TASK SET →
1/ Set down everything in the article about Glenn Bostock's elevator business, from "A career change" down to "one a week.".
2/ In the article about Glenn Bostock's elevator business, what was his first elevator job?
3/ Write what comes next in the article about Glenn Bostock's elevator business, starting right after its last sentence.

Segment Start: EXERCISE PASSAGE

There was the metal candy rack they rescued from a trash bin, to which they affixed wheels so they could coast on streets and sidewalks. And the raft they made with plywood and inner tubes to travel on local creeks. And the hang glider, fashioned from bamboo and clear tarp.

"Fortunately for us, it didn't actually fly, so we didn't kill ourselves," Bostock said.

Bostock, now 50, apprenticed in high school with a cabinetmaker at his church, the stunning Bryn Athyn Cathedral. He would go on to study fine woodworking at Bucks County Community College and apprentice for cabinetmaker Dirk Ohdner in Easton, Pa.

In 1983, Bostock started a business finishing and repairing furniture that evolved into cabinetmaking. Work was steady until 1989, when a recession virtually killed home-improvement projects.

A career change - elevator remodeling - was suggested by his father, Peter, a partner in an elevator-maintenance company in North Jersey.

Peter Bostock told his son the work would be a far less-costly alternative to elevator replacement - $8,000 to $35,000 vs. $100,000, in today's pricing - and something that would appeal to property owners, especially in trying economic times.

Glenn Bostock's reaction: "It seemed like an awful idea." He was thinking of the fire, weight, and ventilation codes that apply to elevators.

Then he thought of his responsibility to family (the first of his three children had just been born), so he gave it a try. His first job: Renovating an elevator to match a reception desk he also had been hired to build.

Slowly, the jobs came: one every few months, then one a month, then one a week.

Along the way, Bostock found the process of elevator remodeling needlessly time-consuming and set out to make it simpler and faster.

In 1998, that yielded the patent that makes SnapCab by Bostock unique: interlocking joints on horizontal panels, which make for easier installation and less costly repairs.

A common maintenance problem in elevators is damage to interior panels done by small delivery carts, usually to the area under the handrail. If panels are installed vertically, that typically means the damage, and thus replacement, involves at least two panels. With SnapCab's system, the most frequently dinged area of a cab is confined to one horizontal panel.

Segment End: EXERCISE PASSAGE
Segment Start: ENTRIES SHOWN

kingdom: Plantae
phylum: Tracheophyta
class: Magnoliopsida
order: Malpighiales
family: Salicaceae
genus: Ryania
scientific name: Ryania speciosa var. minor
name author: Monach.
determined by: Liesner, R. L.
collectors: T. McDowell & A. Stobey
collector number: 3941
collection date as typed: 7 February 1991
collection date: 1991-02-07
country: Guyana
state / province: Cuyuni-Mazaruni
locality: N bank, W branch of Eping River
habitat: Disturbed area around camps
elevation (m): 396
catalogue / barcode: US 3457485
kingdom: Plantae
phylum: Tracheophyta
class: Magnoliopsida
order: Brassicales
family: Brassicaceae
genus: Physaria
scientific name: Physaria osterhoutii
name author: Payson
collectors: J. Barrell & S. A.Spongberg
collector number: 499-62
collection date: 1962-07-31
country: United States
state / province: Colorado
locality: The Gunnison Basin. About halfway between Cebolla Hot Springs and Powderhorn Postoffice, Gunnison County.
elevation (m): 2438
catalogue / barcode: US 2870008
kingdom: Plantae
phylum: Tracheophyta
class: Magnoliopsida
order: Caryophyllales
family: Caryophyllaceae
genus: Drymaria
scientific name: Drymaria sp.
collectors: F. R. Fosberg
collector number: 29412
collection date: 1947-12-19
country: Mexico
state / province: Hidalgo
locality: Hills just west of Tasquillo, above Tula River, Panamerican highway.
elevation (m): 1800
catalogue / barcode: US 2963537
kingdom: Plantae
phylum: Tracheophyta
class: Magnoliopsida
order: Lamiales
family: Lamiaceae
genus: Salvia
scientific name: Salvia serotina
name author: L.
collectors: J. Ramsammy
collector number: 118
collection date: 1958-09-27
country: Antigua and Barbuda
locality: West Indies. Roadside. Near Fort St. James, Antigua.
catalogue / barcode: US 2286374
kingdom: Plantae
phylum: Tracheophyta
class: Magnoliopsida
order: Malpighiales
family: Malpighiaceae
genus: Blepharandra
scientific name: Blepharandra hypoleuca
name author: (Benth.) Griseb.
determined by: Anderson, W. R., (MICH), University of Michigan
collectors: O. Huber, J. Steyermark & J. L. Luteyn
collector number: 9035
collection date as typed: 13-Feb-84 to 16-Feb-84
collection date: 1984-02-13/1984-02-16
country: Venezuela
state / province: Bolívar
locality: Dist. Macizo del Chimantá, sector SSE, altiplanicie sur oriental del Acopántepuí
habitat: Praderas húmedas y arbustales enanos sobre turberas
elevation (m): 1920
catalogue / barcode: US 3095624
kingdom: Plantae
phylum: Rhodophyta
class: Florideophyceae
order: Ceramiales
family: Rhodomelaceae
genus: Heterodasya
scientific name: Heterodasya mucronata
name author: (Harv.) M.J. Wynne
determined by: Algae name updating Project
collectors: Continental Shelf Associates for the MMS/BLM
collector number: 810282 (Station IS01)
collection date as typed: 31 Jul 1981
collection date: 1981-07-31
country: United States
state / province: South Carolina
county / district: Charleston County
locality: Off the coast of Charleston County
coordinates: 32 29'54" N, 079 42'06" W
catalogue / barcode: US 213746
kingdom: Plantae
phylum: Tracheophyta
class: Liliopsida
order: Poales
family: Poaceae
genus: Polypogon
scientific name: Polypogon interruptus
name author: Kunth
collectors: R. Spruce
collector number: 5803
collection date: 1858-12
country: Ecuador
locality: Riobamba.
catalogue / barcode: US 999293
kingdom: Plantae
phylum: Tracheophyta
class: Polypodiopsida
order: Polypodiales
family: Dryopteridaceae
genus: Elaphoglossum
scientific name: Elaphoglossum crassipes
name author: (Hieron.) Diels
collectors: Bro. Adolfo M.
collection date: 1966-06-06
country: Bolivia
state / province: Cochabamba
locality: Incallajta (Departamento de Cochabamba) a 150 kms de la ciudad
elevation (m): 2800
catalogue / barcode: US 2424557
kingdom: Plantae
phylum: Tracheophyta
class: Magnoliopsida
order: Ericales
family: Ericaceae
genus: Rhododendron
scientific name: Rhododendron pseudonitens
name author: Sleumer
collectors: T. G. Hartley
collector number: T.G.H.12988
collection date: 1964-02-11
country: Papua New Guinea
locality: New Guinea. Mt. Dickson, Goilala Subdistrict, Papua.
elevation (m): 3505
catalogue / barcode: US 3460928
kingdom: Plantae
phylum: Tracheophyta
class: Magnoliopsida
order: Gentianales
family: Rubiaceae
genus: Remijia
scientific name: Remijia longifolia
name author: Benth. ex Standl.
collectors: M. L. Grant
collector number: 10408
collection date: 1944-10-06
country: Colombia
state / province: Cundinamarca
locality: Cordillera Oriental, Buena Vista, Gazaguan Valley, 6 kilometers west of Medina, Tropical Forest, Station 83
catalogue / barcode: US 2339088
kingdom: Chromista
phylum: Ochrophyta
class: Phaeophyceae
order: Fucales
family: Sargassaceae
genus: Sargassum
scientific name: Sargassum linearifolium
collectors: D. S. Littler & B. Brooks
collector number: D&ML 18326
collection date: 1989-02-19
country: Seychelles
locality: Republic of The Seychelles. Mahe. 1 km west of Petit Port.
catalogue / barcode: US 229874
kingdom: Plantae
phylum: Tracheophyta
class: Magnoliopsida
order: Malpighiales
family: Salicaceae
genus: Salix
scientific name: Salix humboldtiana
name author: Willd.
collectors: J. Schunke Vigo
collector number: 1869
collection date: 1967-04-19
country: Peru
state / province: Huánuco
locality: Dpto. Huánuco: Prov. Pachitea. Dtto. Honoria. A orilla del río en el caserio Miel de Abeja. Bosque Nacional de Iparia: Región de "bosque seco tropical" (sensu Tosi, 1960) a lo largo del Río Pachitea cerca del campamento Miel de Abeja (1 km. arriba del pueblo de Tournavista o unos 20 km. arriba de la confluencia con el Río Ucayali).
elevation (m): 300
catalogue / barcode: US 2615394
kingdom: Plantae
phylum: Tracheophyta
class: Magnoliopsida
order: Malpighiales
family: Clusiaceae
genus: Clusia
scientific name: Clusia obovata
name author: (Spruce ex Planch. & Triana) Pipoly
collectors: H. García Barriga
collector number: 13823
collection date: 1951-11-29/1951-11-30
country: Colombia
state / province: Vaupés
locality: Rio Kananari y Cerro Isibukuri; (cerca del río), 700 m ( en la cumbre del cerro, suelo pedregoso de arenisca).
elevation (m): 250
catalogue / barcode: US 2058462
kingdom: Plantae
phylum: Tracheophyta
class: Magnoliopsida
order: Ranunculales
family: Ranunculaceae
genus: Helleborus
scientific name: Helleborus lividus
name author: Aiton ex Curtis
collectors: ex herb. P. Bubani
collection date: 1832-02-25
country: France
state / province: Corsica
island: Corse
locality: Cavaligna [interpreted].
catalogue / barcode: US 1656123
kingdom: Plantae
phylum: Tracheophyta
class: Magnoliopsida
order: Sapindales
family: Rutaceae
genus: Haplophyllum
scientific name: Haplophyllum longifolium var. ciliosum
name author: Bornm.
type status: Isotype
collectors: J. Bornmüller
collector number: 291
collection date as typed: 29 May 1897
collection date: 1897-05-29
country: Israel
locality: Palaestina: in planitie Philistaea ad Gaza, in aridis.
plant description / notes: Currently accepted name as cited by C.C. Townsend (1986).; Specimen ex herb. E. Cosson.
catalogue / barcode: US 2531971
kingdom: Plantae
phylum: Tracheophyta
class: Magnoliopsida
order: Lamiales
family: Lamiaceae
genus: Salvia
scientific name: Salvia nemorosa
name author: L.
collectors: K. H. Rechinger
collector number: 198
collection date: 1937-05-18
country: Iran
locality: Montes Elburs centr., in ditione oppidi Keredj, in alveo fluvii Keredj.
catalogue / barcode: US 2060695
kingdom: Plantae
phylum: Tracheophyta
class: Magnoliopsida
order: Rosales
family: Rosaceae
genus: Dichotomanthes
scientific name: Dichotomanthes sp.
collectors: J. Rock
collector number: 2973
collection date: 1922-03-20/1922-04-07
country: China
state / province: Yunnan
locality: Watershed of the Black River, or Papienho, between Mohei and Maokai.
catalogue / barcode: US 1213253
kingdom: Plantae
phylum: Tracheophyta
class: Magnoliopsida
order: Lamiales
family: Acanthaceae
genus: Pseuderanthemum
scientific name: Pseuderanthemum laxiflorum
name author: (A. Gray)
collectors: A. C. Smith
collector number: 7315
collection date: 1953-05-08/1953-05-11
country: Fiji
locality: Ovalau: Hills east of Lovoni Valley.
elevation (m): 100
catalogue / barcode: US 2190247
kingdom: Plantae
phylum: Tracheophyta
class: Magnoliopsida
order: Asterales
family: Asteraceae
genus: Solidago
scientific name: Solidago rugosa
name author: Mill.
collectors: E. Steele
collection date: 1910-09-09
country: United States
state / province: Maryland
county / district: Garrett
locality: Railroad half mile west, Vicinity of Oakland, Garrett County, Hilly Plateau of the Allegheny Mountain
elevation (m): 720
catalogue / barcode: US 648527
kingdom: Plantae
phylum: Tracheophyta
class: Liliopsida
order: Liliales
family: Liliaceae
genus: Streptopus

Segment End: ENTRIES SHOWN

RESULTS →
1/
A career change - elevator remodeling - was suggested by his father, Peter, a partner in an elevator-maintenance company in North Jersey.

Peter Bostock told his son the work would be a far less-costly alternative to elevator replacement - $8,000 to $35,000 vs. $100,000, in today's pricing - and something that would appeal to property owners, especially in trying economic times.

Glenn Bostock's reaction: "It seemed like an awful idea." He was thinking of the fire, weight, and ventilation codes that apply to elevators.

Then he thought of his responsibility to family (the first of his three children had just been born), so he gave it a try. His first job: Renovating an elevator to match a reception desk he also had been hired to build.

Slowly, the jobs came: one every few months, then one a month, then one a week.

2/ Renovating an elevator to match a reception desk he had also been hired to build.

3/
The company now sells 20 cab-remodeling kits a week and provides online videos to help with installation. (It also performs local installations.)

Neal Krouse, president of United Elevator Co., said he has been doing business with SnapCab for more than 20 years, averaging 15 cab remodels a year. Acknowledging "a lot of competitors," he said SnapCab's appeal has "always been the quality," along with the ease of assembly.

"It takes less time," Krouse said. "Time is money."

In the city, SnapCab's work adorns elevator interiors at Children's Hospital of Philadelphia, Pennsylvania and Thomas Jefferson University Hospitals, the Franklin Institute, and Mellon Independence Center.

Its glitziest job was for a Bethlehem restaurant: an elevator fashioned with blue-mirrored glass and fiber optics to look like a starry night.

Now, about those cows.

Caleb Morrison, SnapCab's vice president of operations, was in sales when the request came in from a Texan who wanted to use leather for a cab interior - "the leather from his cows in his field."

Morrison got to thinking about the messy business of slaughter and, well, "We said it wouldn't be fire-rated. That was the easiest way out of that."

Otherwise, it's all about satisfying the customer at SnapCab. That's why employees who let customers down are rewarded.

Huh?

Bostock said it's his way of encouraging problem solving.

"We want people to say, 'I screwed this up' instead of trying to hide it," he said. "The money to be made is in identifying problems."

The employee who got to go to Hawaii had sent the wrong kind of elevator ceiling to a customer there. He made up for it by devising a system the company now uses to avoid such mistakes.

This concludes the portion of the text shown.